# WHAT THE EXERCISE ASKS
Go through the material and pull out every line with the string "tehnic" in it.

# TASK INPUT
..........

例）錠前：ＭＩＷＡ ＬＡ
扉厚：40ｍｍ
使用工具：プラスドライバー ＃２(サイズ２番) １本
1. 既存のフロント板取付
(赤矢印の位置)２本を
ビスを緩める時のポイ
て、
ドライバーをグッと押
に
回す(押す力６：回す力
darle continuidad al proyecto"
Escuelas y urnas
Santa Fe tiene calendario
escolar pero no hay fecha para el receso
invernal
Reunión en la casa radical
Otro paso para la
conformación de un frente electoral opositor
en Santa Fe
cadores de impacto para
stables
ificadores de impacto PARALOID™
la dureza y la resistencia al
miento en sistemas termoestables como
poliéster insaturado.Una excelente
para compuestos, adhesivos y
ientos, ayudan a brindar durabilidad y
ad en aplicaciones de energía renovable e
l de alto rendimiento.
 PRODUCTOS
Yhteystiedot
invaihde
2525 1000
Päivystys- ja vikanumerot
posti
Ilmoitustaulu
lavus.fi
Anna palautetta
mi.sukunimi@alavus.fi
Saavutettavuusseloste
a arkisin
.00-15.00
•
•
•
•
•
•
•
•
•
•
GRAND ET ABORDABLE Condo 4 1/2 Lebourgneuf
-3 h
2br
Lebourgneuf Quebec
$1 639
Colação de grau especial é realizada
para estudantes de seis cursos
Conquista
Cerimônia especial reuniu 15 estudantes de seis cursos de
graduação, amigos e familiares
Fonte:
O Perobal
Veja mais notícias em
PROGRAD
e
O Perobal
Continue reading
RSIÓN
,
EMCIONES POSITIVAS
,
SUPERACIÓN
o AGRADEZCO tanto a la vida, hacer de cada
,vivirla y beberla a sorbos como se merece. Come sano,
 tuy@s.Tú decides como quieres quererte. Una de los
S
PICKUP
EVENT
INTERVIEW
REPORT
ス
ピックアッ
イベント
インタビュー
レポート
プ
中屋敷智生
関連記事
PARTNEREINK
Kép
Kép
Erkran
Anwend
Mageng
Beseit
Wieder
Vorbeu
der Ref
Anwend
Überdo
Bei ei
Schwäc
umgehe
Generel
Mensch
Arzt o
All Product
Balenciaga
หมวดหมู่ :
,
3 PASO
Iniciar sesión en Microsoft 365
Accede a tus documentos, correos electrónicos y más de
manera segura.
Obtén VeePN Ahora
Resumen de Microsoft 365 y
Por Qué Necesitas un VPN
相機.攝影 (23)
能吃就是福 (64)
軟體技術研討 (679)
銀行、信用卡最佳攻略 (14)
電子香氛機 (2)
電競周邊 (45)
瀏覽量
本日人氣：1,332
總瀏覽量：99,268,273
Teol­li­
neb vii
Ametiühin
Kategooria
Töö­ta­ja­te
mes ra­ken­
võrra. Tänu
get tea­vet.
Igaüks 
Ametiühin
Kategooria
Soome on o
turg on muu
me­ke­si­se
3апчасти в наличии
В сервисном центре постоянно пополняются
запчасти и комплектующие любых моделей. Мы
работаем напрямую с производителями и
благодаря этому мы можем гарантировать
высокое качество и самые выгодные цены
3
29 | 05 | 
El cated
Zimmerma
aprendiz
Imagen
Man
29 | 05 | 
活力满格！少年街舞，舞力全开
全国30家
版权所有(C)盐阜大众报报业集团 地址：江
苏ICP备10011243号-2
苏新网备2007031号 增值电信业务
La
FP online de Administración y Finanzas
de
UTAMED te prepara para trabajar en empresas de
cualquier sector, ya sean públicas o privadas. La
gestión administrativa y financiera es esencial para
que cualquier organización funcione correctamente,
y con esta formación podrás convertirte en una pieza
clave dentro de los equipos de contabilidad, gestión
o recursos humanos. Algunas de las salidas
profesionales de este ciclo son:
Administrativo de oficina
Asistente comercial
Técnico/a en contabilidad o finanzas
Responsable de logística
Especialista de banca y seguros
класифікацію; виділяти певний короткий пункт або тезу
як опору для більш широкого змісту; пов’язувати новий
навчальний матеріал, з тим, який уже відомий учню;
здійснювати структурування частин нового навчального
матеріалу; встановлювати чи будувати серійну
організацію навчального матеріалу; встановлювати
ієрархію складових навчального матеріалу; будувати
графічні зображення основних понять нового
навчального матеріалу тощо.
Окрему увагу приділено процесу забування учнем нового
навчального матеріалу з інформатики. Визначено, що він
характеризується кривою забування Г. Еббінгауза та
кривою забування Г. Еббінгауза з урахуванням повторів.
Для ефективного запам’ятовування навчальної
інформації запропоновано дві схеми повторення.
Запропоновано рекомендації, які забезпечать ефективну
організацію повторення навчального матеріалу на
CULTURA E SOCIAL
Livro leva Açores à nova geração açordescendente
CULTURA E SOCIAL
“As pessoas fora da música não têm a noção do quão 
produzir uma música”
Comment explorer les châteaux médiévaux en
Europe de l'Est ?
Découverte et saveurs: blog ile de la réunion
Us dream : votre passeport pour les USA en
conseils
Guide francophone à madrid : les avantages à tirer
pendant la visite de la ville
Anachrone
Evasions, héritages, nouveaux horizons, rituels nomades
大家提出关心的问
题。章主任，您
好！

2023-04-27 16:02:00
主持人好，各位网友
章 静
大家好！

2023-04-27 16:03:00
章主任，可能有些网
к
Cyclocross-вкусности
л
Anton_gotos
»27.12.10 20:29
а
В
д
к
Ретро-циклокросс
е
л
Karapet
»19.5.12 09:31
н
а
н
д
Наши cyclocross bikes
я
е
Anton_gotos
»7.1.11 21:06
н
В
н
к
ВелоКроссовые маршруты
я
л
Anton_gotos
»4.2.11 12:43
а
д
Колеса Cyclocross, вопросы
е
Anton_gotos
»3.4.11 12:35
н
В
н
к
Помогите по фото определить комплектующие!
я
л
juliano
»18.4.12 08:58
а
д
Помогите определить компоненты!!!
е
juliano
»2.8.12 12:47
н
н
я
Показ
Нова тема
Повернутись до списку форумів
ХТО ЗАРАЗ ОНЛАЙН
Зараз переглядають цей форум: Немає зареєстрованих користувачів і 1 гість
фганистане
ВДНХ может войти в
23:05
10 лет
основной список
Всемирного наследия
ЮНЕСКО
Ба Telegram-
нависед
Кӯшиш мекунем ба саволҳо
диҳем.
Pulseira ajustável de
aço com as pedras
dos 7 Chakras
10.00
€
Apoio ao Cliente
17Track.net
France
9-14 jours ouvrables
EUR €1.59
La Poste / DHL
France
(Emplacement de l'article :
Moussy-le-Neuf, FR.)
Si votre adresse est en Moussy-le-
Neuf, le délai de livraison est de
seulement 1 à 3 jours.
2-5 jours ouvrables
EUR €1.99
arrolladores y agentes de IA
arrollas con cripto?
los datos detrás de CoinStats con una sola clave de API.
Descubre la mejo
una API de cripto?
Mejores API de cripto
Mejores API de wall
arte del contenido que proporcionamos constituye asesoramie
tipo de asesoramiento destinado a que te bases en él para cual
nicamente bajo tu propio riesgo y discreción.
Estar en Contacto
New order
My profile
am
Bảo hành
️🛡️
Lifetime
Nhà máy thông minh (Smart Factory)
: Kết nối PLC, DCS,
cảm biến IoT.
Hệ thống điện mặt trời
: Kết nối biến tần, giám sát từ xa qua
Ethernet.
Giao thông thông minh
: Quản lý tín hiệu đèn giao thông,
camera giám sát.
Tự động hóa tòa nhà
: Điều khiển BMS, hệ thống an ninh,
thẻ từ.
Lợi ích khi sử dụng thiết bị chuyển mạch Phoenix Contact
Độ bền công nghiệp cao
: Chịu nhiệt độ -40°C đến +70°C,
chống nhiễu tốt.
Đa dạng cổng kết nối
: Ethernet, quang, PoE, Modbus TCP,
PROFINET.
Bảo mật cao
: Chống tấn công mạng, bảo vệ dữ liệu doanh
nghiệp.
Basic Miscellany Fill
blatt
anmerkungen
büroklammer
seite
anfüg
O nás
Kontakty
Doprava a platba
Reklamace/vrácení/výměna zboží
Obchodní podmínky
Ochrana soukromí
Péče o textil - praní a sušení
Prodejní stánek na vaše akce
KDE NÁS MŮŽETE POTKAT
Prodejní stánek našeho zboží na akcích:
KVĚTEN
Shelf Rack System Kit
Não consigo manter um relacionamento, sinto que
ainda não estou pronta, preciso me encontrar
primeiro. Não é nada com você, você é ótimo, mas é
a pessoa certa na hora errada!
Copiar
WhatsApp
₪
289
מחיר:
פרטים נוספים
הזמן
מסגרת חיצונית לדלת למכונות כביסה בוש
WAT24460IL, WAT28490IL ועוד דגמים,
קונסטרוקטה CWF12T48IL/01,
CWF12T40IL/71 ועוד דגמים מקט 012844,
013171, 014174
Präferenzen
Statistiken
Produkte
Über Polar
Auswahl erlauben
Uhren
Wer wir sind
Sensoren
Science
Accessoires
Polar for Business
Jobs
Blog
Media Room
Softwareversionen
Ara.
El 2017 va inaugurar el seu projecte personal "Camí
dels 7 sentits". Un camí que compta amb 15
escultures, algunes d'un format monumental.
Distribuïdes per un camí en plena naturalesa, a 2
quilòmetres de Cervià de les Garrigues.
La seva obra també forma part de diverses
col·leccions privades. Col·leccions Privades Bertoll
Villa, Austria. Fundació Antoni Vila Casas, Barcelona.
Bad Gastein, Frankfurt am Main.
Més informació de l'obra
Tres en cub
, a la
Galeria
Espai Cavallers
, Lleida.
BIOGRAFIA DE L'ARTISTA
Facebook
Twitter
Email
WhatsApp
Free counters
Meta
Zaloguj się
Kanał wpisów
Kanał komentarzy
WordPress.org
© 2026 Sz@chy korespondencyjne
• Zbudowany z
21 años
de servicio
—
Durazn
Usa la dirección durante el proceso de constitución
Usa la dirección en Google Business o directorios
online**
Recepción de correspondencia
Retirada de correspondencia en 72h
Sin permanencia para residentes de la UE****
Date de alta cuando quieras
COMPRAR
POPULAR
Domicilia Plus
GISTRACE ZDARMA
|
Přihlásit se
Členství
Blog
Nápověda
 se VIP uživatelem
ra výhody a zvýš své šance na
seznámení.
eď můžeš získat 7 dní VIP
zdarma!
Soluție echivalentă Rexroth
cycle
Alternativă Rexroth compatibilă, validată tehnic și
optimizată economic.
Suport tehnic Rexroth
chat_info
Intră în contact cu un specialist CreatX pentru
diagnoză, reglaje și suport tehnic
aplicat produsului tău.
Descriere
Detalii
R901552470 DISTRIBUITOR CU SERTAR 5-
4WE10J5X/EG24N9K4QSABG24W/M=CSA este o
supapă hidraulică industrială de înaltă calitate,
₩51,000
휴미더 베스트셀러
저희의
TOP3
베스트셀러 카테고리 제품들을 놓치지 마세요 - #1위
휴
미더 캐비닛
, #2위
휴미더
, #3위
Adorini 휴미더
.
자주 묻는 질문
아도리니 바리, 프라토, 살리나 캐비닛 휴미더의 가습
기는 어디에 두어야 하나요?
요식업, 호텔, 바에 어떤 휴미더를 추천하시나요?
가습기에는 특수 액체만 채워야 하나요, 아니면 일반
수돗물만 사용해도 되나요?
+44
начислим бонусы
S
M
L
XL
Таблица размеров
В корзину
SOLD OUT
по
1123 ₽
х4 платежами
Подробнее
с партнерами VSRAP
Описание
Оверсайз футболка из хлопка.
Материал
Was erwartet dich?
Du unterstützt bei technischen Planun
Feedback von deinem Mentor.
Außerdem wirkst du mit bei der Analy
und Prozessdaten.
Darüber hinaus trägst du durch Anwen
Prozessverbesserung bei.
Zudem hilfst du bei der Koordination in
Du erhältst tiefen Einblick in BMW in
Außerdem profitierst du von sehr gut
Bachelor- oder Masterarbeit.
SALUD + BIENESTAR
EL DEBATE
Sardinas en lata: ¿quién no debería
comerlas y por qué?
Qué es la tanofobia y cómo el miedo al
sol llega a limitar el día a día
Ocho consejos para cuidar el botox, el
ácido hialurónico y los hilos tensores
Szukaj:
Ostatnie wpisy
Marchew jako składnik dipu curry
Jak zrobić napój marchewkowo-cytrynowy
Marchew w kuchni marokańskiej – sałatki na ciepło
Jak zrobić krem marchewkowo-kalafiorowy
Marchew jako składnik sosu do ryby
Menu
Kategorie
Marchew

..........

# OUTPUT FOR THIS EXERCISE
Alternativă Rexroth compatibilă, validată tehnic și
Suport tehnic Rexroth
diagnoză, reglaje și suport tehnic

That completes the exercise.